**EXCERPTED TEXT**

Meteorological history
- Formed: January 12, 2016
- Extratropical: January 15, 2016
- Dissipated: January 17, 2016

Category 1 hurricane
- 1-minute sustained (SSHWS/NWS)
- Highest winds: 85 mph (140 km/h)
- Lowest pressure: 981 mbar (hPa); 28.97 inHg (978 mbar (28.88 inHg) while extratropical)

Overall effects
- Fatalities: 1 indirect
- Damage: Minimal
- Areas affected: The Bahamas; Bermuda; Azores; Greenland;
- IBTrACS
- Part of the 2016 Atlantic hurricane season

= Hurricane Alex (2016) =

Category 1 Atlantic hurricane

Hurricane Alex was the first Atlantic hurricane to occur in January since Hurricane Alice of 1954–55. Alex originated as a non-tropical low near the Bahamas on January 7, 2016. Initially traveling northeast, the system passed by Bermuda on January 8 before turning southeast and deepening. It briefly acquired hurricane-force winds by January 10, then weakened slightly before curving towards the east and later northeast. Acquiring more tropical weather characteristics over time, the system transitioned into a subtropical cyclone well south of the Azores on January 12, becoming the first North Atlantic tropical or subtropical cyclone in January since Tropical Storm Zeta of 2005–2006. Alex continued to develop tropical features while turning north-northeast, and transitioned into a fully tropical cyclone on January 14. The cyclone peaked in strength as a Category 1 hurricane on the Saffir–Simpson scale (SSHWS), with maximum sustained winds of 85 mph (140 km/h) and a central pressure of 981 mbar (hPa; 28.97 inHg). Alex weakened to a high-end tropical storm before making landfall on Terceira Island on January 15. By that time, the storm was losing its tropical characteristics; it fully transitioned back into a non-tropical cyclone several hours after moving away from the Azores. Alex ultimately merged with another cyclone over the Labrador Sea on January 17.

**INSTRUCTIONS**
[1] Return the part of the Hurricane Alex text between "Meteorological history" and "1-minute sustained (SSHWS/NWS)", inclusive, word for word.
[2] Answer these questions from the Hurricane Alex text:
(a) On what date did Alex make landfall on Terceira Island?
(b) How many fatalities are listed?
(c) Over what body of water did Alex merge with another cyclone?

**STUDY MATERIAL**
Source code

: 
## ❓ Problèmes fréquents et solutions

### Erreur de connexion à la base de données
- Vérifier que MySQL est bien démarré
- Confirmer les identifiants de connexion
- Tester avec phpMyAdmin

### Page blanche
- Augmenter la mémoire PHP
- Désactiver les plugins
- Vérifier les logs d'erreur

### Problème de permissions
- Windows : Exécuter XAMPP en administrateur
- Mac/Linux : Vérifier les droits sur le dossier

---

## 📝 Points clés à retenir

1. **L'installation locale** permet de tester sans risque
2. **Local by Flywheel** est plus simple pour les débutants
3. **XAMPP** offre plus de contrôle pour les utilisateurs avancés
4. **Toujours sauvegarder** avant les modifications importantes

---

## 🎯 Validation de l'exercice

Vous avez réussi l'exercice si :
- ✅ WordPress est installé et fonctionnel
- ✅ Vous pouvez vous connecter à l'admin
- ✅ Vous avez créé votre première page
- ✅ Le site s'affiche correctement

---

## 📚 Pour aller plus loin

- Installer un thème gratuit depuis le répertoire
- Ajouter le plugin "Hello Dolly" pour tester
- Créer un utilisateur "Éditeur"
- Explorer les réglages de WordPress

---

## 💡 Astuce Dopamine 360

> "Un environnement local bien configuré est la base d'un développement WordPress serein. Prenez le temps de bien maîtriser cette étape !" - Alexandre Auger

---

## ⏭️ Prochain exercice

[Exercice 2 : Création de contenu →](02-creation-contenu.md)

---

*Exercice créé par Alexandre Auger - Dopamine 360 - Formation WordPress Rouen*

**COMPLETED EXERCISE**
[1]
Meteorological history
- Formed: January 12, 2016
- Extratropical: January 15, 2016
- Dissipated: January 17, 2016

Category 1 hurricane
- 1-minute sustained (SSHWS/NWS)

[2]
(a) January 15, 2016
(b) 1 indirect
(c) The Labrador Sea